Despite the overall growth of the FX market, a detailed look reveals more nuances. The “real money” trading, notably from corporations covering the currency risk of their international trade business, has experienced an important but smaller increase compared to the volume of speculative trading from the hedge fund industry. Although everyone is concerned about hedge funds, the term covers a more diverse reality. Hedge funds can trade using different strategies from model trading, direction trading, momentum trading, etc. Therefore, their needs will vary widely according to their trading strategy, as will their favorite trading venues and functionalities.

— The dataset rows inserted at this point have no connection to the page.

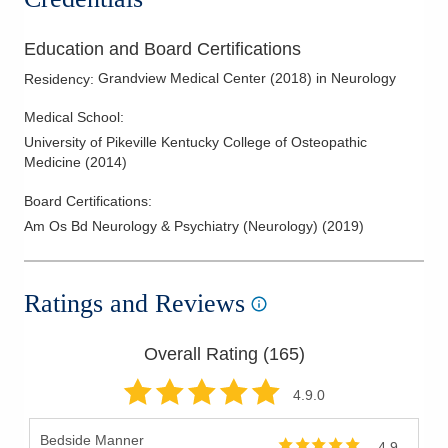
Education and Board Certifications
Grandview Medical Center
(
2018
)
in Neurology
Residency
:
Medical School
:
University of Pikeville Kentucky College of Osteopathic
Medicine
(
2014
)
Board Certifications:
Am Os Bd Neurology & Psychiatry (Neurology)
(
2019
)
Ratings and Reviews
Overall Rating (
165
)
4.9
.0
Bedside Manner
4.9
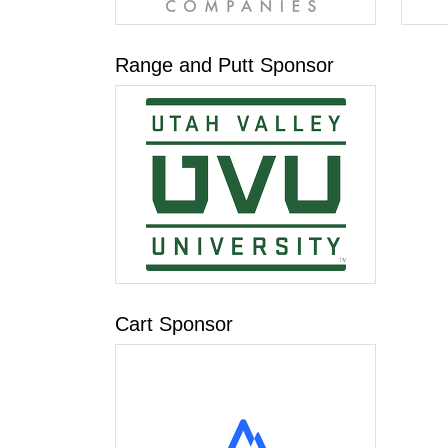
Range and Putt Sponsor
Cart Sponsor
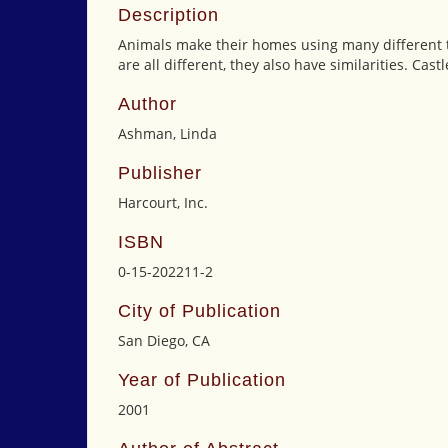
Description
Animals make their homes using many different t
are all different, they also have similarities. Cas
Author
Ashman, Linda
Publisher
Harcourt, Inc.
ISBN
0-15-202211-2
City of Publication
San Diego, CA
Year of Publication
2001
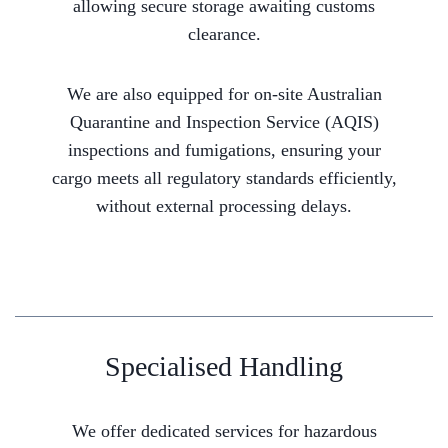
allowing secure storage awaiting customs
clearance.
We are also equipped for on-site Australian
Quarantine and Inspection Service (AQIS)
inspections and fumigations, ensuring your
cargo meets all regulatory standards efficiently,
without external processing delays.
Specialised Handling
We offer dedicated services for hazardous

According to Axel Pierron, Celent analyst and author of the report, “The importance of new market participants on the buy side and their ability to improve and generate liquidity is blowing the wind of change in FX markets. The segregation of the market between interdealer and dealer-to-client is already being attacked, with the two major interdealer platforms breaching the wall to attract these profitable new customers. The question to ask is not whether the FX market will adopt an exchange model, but when.”

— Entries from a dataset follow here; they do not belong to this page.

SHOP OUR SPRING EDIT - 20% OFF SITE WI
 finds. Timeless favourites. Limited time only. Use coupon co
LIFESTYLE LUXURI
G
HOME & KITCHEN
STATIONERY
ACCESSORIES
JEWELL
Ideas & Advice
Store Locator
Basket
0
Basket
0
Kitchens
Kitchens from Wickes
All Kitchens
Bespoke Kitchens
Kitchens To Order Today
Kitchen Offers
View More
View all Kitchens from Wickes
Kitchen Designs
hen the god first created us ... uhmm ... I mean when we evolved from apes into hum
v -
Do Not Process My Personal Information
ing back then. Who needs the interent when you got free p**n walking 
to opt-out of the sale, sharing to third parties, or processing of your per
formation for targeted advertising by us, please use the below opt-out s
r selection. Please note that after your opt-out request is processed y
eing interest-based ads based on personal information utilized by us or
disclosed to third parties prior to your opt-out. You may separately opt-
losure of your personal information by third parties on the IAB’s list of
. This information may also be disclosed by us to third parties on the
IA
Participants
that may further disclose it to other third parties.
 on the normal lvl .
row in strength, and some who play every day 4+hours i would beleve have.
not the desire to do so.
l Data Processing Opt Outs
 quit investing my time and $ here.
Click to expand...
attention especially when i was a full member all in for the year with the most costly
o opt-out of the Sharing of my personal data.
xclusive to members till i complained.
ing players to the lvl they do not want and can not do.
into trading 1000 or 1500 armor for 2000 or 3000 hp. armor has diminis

The development of interdealer electronic platforms has driven the smallest banks out of the market because it has generated visibility on the market and less volatility, narrowing the margins. Today the FX market is a business of high volume and low margins, which only leaves room for very large institutions and specialists. Celent estimates that 75% of the interdealer spot market volume and 50% of the dealer-to-client volume is traded electronically.
Pierron adds, “The acquisition of Currenex by State Street could signal a wave of consolidation in FX e-trading platforms, but I doubt it. This acquisition is a specific answer to State Street / FX Connect issues, such as outdated technology and expansion into new customer segments. In fact, there are many projects to develop FX platforms such as Lava plan to launch an interdealer FX platform and FXAll, a new dealer-to-client platform. The market is large, with various customer segments and numerous single dealer platforms, so market participants will hold the consolidation mantra for a while. As ICAP’s acquisition of EBS and Knight Capital’s acquisition of HotSpotFX demonstrate, if consolidation happens it will be complementary, to provide multiasset trading facilities.”